Supporting Data and Statistical Findings

The results of the trials were distilled into a series of heatmaps and probability distributions. By performing a bootstrap analysis—repeatedly resampling his data and re-fitting the Bradley-Terry model—Wespiser achieved a high level of confidence in his findings.

• The Champion: Treat E, identified as "Pur Luv Chicken," emerged as the clear leader. It secured the top spot in 63% of the bootstrap iterations.
• The Contender: Treat A, the runner-up, remains a viable challenger, capturing the top spot in 33% of iterations. The current head-to-head record between E and A stands at 3–2, suggesting that the difference in preference is narrow.
• The Underperformers: Treats B and C were statistically relegated to the bottom of the rankings, showing no significant evidence of being "favorites."

The model indicates a 57.5% probability that the "Pur Luv Chicken" will defeat the primary contender in a direct match-up. While the crown currently belongs to the dried chicken, the statistical margin is slim enough that the experiment remains ongoing.

Official Observations: The Subject’s Perspective

While Bebop cannot provide a written report on his satisfaction, his commitment to the "scientific process" has been unwavering. Wespiser notes that the Greyhound remains highly enthusiastic about the nightly trials, sniffing both options with methodical care before making his selection. This consistency in behavior is vital for the integrity of the experiment, ensuring that the results are not the product of distracted or disinterested grazing.

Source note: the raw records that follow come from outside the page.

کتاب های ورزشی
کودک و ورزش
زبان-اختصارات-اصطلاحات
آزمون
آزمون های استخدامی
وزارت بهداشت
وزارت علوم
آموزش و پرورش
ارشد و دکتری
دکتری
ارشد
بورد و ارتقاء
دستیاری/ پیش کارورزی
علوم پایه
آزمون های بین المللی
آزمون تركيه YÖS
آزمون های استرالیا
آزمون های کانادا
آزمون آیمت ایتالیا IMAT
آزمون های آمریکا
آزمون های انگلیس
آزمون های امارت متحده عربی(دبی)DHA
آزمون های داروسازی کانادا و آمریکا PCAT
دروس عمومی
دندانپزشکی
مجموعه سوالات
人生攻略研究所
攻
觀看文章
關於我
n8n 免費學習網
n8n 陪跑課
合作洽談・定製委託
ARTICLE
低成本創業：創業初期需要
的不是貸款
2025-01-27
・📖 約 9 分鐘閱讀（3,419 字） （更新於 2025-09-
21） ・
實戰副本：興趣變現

The inclusion of the "Choice" command proved essential, as it transformed a chaotic, instinct-driven feeding moment into a deliberate cognitive exercise. The Greyhound’s adherence to this routine suggests that, at least in the context of snack time, the subject is a willing participant in the data-gathering process.

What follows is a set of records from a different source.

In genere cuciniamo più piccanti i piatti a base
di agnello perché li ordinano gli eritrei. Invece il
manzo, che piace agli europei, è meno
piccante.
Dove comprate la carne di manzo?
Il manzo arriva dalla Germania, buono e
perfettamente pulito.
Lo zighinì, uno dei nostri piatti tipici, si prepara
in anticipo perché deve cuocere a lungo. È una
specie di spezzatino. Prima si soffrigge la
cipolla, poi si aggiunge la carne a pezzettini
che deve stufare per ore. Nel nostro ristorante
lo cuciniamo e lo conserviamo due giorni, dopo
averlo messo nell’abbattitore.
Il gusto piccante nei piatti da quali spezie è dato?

Implications and Future Directions

The implications of this experiment extend beyond the kitchen of one Greyhound owner. Wespiser’s work highlights a growing trend in "data-literate pet parenting," where owners use technology and statistical modeling to better understand their animals’ preferences, health, and psychological motivations.

Practical Applications for Pet Owners

For the average consumer, this experiment serves as a template for product testing. Rather than relying on marketing claims or generic advice, pet owners can use pairwise comparisons to determine which supplements, foods, or treats provide the most value for their specific animal. By removing the guesswork, owners can reduce waste and ensure their pets are receiving the highest level of satisfaction.

The Future of the "Best Treat" Study

Wespiser intends to continue the trials, with a specific focus on the A vs. E showdown. By increasing the sample size for these two specific treats, he aims to achieve a higher degree of statistical significance, potentially narrowing the margin of error to a point where a definitive "winner" can be declared with absolute certainty.

Furthermore, this experiment poses interesting questions about environmental variables in pet research. If a simple window fan can influence a dog’s choice, how many other subtle, overlooked factors—scent, lighting, the speed of the presenter’s hand movement—influence the daily lives of our pets?

Ultimately, Wespiser’s experiment is a testament to the curiosity that defines the human-canine bond. By applying the rigor of the Bradley-Terry model to a simple bag of treats, he has not only found a way to quantify his pet’s preferences but has also deepened the communicative bridge between himself and Bebop. As the trials continue, one thing remains clear: in the pursuit of the perfect snack, the data doesn’t lie, and for a hungry Greyhound, the results are as delicious as they are statistically sound.

Source Code and Documentation
For readers interested in replicating this methodology or analyzing the raw data, the complete project, including the bootstrap analysis scripts and historical trial notes, is available via Wespiser’s GitHub repository.